Rewrite the records starting at the first line and ending at the line that contains "lung-metraj", changing every "Липецк" to "Lipetsk" and leaving everything else unchanged.

PROVIDED DATA -
* * * *

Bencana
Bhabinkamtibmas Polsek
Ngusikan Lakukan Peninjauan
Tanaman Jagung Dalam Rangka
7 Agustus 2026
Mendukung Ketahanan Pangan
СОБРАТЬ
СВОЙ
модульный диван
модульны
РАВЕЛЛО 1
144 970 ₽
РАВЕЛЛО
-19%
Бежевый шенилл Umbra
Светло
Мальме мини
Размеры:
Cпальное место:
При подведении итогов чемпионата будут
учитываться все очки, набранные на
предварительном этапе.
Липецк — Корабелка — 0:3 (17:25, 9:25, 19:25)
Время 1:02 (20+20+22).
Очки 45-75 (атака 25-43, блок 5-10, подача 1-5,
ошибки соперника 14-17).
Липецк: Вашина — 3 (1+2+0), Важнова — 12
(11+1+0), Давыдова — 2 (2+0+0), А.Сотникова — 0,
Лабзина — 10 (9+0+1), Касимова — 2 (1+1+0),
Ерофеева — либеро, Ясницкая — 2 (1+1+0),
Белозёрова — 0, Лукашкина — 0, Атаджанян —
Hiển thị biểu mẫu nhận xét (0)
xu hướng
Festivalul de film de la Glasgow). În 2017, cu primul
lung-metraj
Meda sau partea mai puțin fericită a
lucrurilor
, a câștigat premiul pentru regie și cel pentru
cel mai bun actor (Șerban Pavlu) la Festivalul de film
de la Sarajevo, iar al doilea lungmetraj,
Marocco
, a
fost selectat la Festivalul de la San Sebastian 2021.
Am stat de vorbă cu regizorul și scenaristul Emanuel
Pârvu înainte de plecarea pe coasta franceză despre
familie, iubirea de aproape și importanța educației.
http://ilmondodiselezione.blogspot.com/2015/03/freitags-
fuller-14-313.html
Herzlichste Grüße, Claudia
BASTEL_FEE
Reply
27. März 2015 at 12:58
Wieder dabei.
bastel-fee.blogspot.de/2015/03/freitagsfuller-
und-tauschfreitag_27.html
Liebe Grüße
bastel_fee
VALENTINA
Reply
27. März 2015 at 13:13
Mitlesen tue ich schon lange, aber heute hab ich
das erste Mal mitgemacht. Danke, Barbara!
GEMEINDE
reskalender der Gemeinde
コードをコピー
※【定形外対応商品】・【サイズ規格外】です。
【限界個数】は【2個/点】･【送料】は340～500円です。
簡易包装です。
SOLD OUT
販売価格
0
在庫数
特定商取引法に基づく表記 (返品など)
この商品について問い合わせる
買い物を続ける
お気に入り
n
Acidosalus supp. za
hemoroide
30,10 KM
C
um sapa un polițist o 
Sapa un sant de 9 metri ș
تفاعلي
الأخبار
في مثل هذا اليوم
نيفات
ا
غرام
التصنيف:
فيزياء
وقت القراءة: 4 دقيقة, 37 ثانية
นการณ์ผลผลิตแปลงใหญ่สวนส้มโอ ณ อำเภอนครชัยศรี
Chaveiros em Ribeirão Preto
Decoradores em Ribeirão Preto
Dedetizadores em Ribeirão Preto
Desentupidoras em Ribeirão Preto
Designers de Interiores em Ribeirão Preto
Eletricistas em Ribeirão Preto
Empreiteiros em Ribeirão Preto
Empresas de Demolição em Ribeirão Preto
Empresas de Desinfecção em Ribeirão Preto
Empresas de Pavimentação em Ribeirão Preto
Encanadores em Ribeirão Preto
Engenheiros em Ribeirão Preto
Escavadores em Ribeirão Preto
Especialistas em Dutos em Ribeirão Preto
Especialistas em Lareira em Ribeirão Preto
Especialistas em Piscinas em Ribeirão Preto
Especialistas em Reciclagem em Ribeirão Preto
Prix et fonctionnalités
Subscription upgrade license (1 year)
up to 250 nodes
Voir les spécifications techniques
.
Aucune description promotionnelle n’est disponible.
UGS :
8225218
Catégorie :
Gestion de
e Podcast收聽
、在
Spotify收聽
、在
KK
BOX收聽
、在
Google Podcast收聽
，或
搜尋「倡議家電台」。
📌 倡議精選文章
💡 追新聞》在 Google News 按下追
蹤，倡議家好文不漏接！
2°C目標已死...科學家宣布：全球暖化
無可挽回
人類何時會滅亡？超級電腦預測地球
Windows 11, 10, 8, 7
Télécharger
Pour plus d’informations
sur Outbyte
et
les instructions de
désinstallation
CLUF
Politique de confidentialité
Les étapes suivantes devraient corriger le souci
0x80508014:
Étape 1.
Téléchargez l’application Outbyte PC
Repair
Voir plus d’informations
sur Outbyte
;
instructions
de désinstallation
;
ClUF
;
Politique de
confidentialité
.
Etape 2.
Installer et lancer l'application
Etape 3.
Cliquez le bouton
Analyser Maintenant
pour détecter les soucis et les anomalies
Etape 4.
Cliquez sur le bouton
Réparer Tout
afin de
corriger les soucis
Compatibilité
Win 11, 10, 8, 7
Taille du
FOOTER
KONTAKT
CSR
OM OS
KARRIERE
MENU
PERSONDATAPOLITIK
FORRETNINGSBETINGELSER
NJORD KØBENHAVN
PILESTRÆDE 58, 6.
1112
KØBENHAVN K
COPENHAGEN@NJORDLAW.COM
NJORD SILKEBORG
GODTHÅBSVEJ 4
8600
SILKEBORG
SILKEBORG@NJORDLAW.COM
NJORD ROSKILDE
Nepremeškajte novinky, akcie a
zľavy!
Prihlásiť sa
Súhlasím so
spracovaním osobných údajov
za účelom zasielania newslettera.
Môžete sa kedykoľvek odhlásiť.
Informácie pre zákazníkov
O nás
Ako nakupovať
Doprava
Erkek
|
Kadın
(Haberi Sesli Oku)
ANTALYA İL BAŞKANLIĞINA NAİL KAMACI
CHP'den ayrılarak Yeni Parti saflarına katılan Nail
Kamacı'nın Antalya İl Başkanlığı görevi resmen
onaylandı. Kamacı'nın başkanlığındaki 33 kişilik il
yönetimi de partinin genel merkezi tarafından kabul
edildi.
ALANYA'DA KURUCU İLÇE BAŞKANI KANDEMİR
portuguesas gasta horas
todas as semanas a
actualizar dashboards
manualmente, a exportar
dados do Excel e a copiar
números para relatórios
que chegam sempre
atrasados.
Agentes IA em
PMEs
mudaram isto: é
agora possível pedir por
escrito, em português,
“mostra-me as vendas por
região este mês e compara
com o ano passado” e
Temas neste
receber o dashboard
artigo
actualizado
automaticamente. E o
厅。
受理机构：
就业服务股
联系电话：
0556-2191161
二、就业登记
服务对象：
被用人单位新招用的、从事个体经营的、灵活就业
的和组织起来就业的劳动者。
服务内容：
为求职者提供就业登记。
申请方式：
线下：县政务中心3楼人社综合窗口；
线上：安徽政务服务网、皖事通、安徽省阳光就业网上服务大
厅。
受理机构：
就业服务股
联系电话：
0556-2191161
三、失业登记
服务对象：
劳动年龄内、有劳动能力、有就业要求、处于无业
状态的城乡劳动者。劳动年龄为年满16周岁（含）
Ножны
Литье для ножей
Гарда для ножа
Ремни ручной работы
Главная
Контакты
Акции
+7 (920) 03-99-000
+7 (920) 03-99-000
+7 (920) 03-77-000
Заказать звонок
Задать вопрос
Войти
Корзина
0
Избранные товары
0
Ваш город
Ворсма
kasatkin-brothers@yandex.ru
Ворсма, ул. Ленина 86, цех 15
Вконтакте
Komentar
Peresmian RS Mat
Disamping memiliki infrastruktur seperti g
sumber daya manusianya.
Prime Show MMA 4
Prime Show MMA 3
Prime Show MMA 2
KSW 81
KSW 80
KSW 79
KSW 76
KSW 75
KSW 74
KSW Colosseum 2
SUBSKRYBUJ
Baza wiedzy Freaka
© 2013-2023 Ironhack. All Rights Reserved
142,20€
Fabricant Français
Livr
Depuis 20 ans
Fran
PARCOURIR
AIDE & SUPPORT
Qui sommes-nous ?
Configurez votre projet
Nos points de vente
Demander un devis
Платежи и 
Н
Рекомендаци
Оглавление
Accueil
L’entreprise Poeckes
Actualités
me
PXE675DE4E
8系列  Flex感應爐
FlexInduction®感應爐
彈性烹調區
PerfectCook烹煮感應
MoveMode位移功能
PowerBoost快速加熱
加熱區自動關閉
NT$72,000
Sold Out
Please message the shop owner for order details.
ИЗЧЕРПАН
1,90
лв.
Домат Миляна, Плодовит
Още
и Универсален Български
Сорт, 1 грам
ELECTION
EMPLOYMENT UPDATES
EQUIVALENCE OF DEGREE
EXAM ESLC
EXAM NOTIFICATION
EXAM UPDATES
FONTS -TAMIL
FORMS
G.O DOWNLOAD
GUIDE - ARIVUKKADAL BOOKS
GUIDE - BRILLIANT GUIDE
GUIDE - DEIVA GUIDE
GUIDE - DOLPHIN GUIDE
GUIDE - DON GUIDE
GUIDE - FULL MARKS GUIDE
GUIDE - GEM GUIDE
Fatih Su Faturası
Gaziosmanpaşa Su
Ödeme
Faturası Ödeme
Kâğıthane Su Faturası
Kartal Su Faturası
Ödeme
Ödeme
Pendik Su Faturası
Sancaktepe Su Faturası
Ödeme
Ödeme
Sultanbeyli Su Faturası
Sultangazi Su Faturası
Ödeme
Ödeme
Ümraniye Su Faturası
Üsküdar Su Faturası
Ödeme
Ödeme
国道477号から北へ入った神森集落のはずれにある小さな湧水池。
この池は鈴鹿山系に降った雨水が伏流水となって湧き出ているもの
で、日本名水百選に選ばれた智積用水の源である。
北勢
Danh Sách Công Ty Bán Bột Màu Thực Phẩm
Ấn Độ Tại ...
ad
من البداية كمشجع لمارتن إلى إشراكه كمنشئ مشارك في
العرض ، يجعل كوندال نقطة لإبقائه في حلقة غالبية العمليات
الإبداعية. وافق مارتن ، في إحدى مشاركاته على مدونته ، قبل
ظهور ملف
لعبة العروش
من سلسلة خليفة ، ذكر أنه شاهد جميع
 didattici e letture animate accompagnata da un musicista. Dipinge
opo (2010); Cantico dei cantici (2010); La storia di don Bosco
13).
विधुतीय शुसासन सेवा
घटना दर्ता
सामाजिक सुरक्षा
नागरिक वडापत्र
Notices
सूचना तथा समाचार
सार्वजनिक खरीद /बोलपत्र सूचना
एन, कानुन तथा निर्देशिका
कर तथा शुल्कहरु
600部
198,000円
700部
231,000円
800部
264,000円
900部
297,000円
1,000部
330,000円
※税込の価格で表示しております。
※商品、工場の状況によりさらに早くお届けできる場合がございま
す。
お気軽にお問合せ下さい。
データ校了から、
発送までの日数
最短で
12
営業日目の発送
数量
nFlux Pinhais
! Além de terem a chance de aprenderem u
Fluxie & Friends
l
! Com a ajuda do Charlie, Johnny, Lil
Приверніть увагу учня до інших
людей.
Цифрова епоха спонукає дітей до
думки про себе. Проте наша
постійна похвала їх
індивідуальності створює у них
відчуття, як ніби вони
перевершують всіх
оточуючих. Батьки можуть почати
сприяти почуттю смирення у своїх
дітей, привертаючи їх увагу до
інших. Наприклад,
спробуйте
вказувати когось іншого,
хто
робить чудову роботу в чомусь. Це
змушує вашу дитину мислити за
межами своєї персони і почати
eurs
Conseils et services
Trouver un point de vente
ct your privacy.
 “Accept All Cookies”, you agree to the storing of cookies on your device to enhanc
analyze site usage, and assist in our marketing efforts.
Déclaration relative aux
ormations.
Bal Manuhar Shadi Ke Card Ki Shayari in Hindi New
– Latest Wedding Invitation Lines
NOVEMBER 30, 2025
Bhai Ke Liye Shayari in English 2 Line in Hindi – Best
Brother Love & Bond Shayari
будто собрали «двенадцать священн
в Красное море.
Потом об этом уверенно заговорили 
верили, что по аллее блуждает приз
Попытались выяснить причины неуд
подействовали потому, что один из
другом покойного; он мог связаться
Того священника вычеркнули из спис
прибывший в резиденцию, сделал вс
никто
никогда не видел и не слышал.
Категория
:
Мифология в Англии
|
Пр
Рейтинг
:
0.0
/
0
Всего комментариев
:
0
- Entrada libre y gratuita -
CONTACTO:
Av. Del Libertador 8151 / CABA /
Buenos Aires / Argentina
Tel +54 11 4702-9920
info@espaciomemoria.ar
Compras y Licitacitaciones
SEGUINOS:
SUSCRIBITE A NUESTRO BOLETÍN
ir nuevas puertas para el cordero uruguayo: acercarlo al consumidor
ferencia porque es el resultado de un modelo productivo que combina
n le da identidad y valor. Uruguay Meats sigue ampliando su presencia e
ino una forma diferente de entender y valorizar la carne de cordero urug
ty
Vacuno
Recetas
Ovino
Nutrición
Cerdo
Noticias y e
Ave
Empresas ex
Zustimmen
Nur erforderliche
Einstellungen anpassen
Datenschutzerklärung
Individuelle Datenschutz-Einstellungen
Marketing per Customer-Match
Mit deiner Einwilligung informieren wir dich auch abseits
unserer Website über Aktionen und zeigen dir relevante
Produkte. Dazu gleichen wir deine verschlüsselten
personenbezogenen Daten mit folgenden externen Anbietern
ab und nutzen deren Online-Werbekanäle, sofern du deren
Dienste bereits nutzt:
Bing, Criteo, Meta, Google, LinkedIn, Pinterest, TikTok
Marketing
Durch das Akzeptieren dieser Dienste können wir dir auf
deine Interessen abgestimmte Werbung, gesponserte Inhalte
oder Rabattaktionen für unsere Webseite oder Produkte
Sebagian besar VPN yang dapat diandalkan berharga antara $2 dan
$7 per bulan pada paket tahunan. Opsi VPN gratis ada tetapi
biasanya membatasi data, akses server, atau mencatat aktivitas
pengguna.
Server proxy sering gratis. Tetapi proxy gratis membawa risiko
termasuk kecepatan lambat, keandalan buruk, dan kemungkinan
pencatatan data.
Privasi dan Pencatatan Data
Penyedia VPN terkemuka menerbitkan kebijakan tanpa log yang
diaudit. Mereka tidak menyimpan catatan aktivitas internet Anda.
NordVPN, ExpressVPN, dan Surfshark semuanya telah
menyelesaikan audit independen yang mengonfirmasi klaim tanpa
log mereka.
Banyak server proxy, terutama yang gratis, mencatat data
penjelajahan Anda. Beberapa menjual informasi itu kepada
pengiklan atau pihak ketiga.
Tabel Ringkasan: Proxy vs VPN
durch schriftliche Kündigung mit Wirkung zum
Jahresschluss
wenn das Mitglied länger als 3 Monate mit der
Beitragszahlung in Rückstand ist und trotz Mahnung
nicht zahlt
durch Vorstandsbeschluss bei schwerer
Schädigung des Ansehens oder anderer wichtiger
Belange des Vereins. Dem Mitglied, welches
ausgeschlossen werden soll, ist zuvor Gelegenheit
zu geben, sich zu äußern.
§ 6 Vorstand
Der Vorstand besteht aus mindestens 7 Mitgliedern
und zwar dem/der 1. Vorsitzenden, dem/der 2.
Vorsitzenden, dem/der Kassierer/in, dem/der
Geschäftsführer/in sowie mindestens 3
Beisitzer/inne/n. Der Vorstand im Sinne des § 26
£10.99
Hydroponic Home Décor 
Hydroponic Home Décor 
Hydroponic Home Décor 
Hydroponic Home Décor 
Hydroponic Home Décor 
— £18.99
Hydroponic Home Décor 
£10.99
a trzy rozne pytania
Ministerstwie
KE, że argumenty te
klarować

* * * *

COMPLETED TASK -
Bencana
Bhabinkamtibmas Polsek
Ngusikan Lakukan Peninjauan
Tanaman Jagung Dalam Rangka
7 Agustus 2026
Mendukung Ketahanan Pangan
СОБРАТЬ
СВОЙ
модульный диван
модульны
РАВЕЛЛО 1
144 970 ₽
РАВЕЛЛО
-19%
Бежевый шенилл Umbra
Светло
Мальме мини
Размеры:
Cпальное место:
При подведении итогов чемпионата будут
учитываться все очки, набранные на
предварительном этапе.
Lipetsk — Корабелка — 0:3 (17:25, 9:25, 19:25)
Время 1:02 (20+20+22).
Очки 45-75 (атака 25-43, блок 5-10, подача 1-5,
ошибки соперника 14-17).
Lipetsk: Вашина — 3 (1+2+0), Важнова — 12
(11+1+0), Давыдова — 2 (2+0+0), А.Сотникова — 0,
Лабзина — 10 (9+0+1), Касимова — 2 (1+1+0),
Ерофеева — либеро, Ясницкая — 2 (1+1+0),
Белозёрова — 0, Лукашкина — 0, Атаджанян —
Hiển thị biểu mẫu nhận xét (0)
xu hướng
Festivalul de film de la Glasgow). În 2017, cu primul
lung-metraj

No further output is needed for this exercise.